— Давайте его скорее, — сказал Арман с нетерпением.
Письмо было следующего содержания:
«Если капитан Вернейль читает эти строки, то я прошу его, во имя чести, невзирая ни на какие причины, заставляющие его скрываться, явиться немедленно в штаб. Он сделался предметом недостойных подозрений. Осмеливаются думать, что он, будучи захвачен отрядом армии Конде, участвовавшим в Альбийском сражении, соединился с французскими эмигрантами и решил изменить своему знамени. Его прежнее благородное звание, снисходительность в обращении с эмигрантами и, наконец, тщательно скрываемая тайна его теперешнего убежища, по-видимому, подтверждают это обвинение. Только личное присутствие капитана Вернейля может опровергнуть его, но не должно терять ни минуты, а до тех пор он может рассчитывать на неизменную преданность своего друга, который не позволит распространиться этой постыдной клевете.
— Это клевета! — воскликнул Арман, разорвав письмо. — Я был снисходителен к несчастным эмигрантам из-за их плачевного положения, но человеколюбие — не измена… Я не допущу, чтобы меня бесчестили в глазах моих товарищей, в глазах всей армии и заставлю замолчать своих врагов! Я сейчас же возвращаюсь, и несчастье тому, кто осмелится повторить эту клевету в моем присутствии!
— Хорошо, хорошо, — согласился Филемон с видимым удовольствием. — Я был уверен, что, прочитав письмо, ты не захочешь медлить и поторопишься смыть с себя эти вздорные обвинения. Я с Гильйомом и Викторианом провожу тебя, и уже сегодня ночью ты будешь в Розентале, среди своих товарищей.
Подобная торопливость насторожила Вернейля. Он посмотрел на обрывки письма, которые все еще были у него в руке.
«Это действительно почерк и подпись Раво, — подумал он. — Письмо не может быть подложным, тем более что зависть некоторых якобинцев шестьдесят второй полубригады легко объясняет эти слухи, распространившиеся на мой счет… Между тем Филемону, кажется, не терпится спровадить меня. Уж не подозревает ли он истину?»

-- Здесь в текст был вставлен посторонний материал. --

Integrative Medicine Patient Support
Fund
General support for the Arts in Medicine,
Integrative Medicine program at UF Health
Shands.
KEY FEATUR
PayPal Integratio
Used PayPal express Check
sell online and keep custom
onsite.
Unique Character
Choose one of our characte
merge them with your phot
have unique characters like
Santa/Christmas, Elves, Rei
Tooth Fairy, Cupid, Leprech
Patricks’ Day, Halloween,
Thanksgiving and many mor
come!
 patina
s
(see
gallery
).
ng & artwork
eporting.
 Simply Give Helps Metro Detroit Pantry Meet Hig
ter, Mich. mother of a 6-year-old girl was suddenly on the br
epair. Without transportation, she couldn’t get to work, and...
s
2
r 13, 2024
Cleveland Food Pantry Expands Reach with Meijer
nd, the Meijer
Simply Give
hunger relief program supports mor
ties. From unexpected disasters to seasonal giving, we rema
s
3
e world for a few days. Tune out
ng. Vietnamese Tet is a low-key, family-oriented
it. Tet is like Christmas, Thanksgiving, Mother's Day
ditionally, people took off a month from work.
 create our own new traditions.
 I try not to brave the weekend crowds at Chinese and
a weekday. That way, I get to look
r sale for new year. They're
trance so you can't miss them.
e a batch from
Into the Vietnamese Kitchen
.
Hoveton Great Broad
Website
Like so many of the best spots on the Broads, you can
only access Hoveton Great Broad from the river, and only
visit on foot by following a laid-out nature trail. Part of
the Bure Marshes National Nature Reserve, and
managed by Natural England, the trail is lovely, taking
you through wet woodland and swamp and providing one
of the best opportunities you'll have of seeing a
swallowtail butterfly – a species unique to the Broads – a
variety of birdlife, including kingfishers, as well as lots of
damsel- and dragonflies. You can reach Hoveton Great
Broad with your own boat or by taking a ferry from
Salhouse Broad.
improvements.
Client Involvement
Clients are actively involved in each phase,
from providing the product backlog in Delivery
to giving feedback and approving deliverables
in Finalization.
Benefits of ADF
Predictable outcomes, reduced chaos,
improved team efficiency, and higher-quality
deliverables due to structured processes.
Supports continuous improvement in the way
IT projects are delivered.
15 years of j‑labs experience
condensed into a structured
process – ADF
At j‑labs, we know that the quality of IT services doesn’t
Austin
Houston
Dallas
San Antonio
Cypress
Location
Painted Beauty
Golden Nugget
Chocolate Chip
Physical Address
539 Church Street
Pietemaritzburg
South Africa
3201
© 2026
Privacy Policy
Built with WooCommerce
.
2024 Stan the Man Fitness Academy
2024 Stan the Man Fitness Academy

И он сказал, обращаясь к старику:
— Я вам очень благодарен за участие, но мне было бы крайне неприятно огорчить ваше семейство, уехав так внезапно, среди ночи. Несколько часов ничего не изменят. Пожалуй, лучше отправиться завтра.
— Твое хладнокровие меня изумляет, — нахмурился Филемон. — Я считал тебя более щепетильным в вопросах чести. Значит, у тебя есть какая-то тайная причина оставаться здесь?
— Какая же причина, — Арман постарался придать своему лицу беспечное выражение, — кроме желания проститься с милым семейством?
— Ну, например, возобновить свои интриги, повторить еще раз этим молодым и неопытным людям ядовитые слова, которые сводят их с ума! Арман де Вернейль, вы меня недостойно обманули, вы нарушили обещание, пробудив в моем старшем сыне возмутительные мысли.
— Филемон, клянусь вам, что Лизандр не имел нужды…
— Не спешите оправдываться. Кто, если не вы, сказал моему сыну, что наша жизнь изнеженная, недостойная человека одухотворенного? Как узнал он, что достиг лет, когда можно восставать против родительской воли, толковать о своих химерических надеждах? Но это еще не все; вы гораздо более виноваты, Арман де Вернейль, в том, что по капризу или от безделья, внушили невинной девочке любовь, которой сами не разделяете.
— Кто это вам сказал? — закричал Арман. — Кто осмелился думать, что я не люблю Галатею?
Это пылкое признание произвело на Филемона некоторое впечатление.
— Если это так, — сказал он, — как же вы намеревались спешно оставить нас, чтобы идти защищать свою оскорбленную честь?
Вернейль опустил голову.
— Нет, — продолжал Филемон, — вы не любите Галатею, я сейчас докажу вам это. Предположим, что я не отвергаю предложения Лизандра, сделанного, без сомнения, от вашего имени; предположим, что я говорю вам: «Арман, я принимаю вас в свою семью. Откажитесь от света, пренебрегите его суждениями, предоставьте своим товарищам думать, что вы умерли или сделались изменником, поселитесь навсегда в этой мирной долине; смените этот воинский костюм на легкий камзол, эту огромную саблю — на пастуший посох; решитесь жить с нами без сожаления о прошлом, без страха за будущее, и рука моей воспитанницы будет вам за это наградой». Если бы я сказал вам это, молодой человек, что бы вы ответили? Не обманывайте меня, не прибегайте к уверткам и лжи; что ответили бы вы?
Еще вчера Арман, ослепленный любовью, с энтузиазмом принял бы подобное предложение. Но теперь воспоминания о славе, о друзьях вдруг ожили в нем. Не зная, что ответить, он молчал.